== DATA FOR ANALYSIS ==
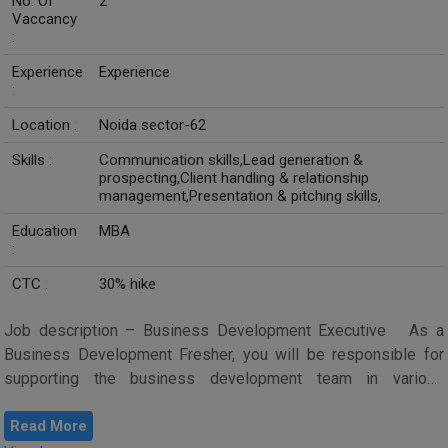
No. Of
2
Vaccancy
:
Experience
Experience
:
Location :
Noida sector-62
Skills :
Communication skills,Lead generation &
prospecting,Client handling & relationship
management,Presentation & pitching skills,
Education
MBA
:
CTC :
30% hike
Job description – Business Development Executive As a
Business Development Fresher, you will be responsible for
supporting the business development team in various
activities aimed at dri...
Read More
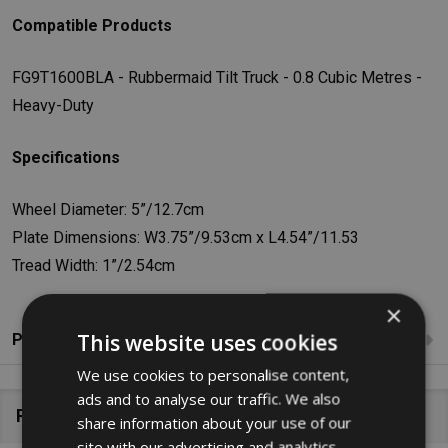
Compatible Products
FG9T1600BLA - Rubbermaid Tilt Truck - 0.8 Cubic Metres -
Heavy-Duty
Specifications
Wheel Diameter: 5”/12.7cm
Plate Dimensions: W3.75”/9.53cm x L4.54”/11.53
Tread Width: 1”/2.54cm
×
This website uses cookies
Product Reviews
We use cookies to personalise content,
ads and to analyse our traffic. We also
Related Products
share information about your use of our
site with our advertising and analytics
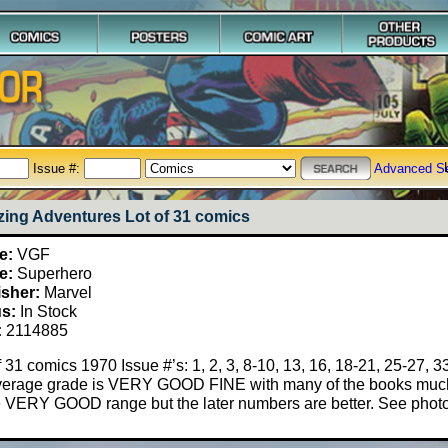
Issue #:
Advanced S
ing Adventures Lot of 31 comics
e:
VGF
e:
Superhero
isher:
Marvel
us:
In Stock
:
2114885
f 31 comics 1970 Issue #’s: 1, 2, 3, 8-10, 13, 16, 18-21, 25-27, 33
verage grade is VERY GOOD FINE with many of the books much 
e VERY GOOD range but the later numbers are better. See phot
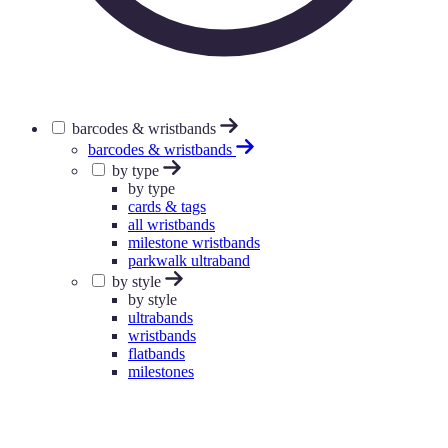
barcodes & wristbands
barcodes & wristbands
by type
by type
cards & tags
all wristbands
milestone wristbands
parkwalk ultraband
by style
by style
ultrabands
wristbands
flatbands
milestones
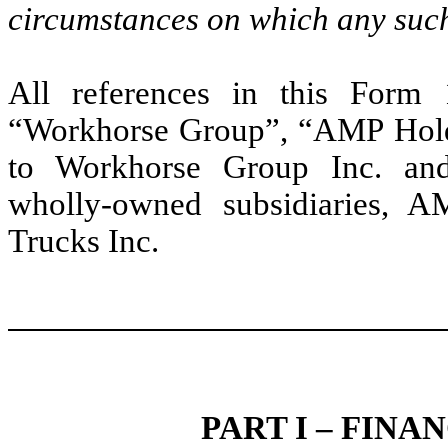
circumstances on which any such
All references in this Form
“Workhorse Group”, “AMP Holdi
to Workhorse Group Inc. and u
wholly-owned subsidiaries, A
Trucks Inc.
PART I – FIN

== DIRECTIONS FOR THIS TASK ==
Pull the text read from every one of the records above into your answer, line for line and unchanged. Leave the pictures out.

== SOLUTION ==
No. Of
2
Vaccancy
:
Experience
Experience
:
Location :
Noida sector-62
Skills :
Communication skills,Lead generation &
prospecting,Client handling & relationship
management,Presentation & pitching skills,
Education
MBA
:
CTC :
30% hike
Job description – Business Development Executive As a
Business Development Fresher, you will be responsible for
supporting the business development team in various
activities aimed at dri...
Read More
Compatible Products
FG9T1600BLA - Rubbermaid Tilt Truck - 0.8 Cubic Metres -
Heavy-Duty
Specifications
Wheel Diameter: 5”/12.7cm
Plate Dimensions: W3.75”/9.53cm x L4.54”/11.53
Tread Width: 1”/2.54cm
×
This website uses cookies
Product Reviews
We use cookies to personalise content,
ads and to analyse our traffic. We also
Related Products
share information about your use of our
site with our advertising and analytics
Issue #:
Advanced S
ing Adventures Lot of 31 comics
e:
VGF
e:
Superhero
isher:
Marvel
us:
In Stock
:
2114885
f 31 comics 1970 Issue #’s: 1, 2, 3, 8-10, 13, 16, 18-21, 25-27, 33
verage grade is VERY GOOD FINE with many of the books much 
e VERY GOOD range but the later numbers are better. See phot
barcodes & wristbands
barcodes & wristbands
by type
by type
cards & tags
all wristbands
milestone wristbands
parkwalk ultraband
by style
by style
ultrabands
wristbands
flatbands
milestones
circumstances on which any such
All references in this Form
“Workhorse Group”, “AMP Holdi
to Workhorse Group Inc. and u
wholly-owned subsidiaries, A
Trucks Inc.
PART I – FIN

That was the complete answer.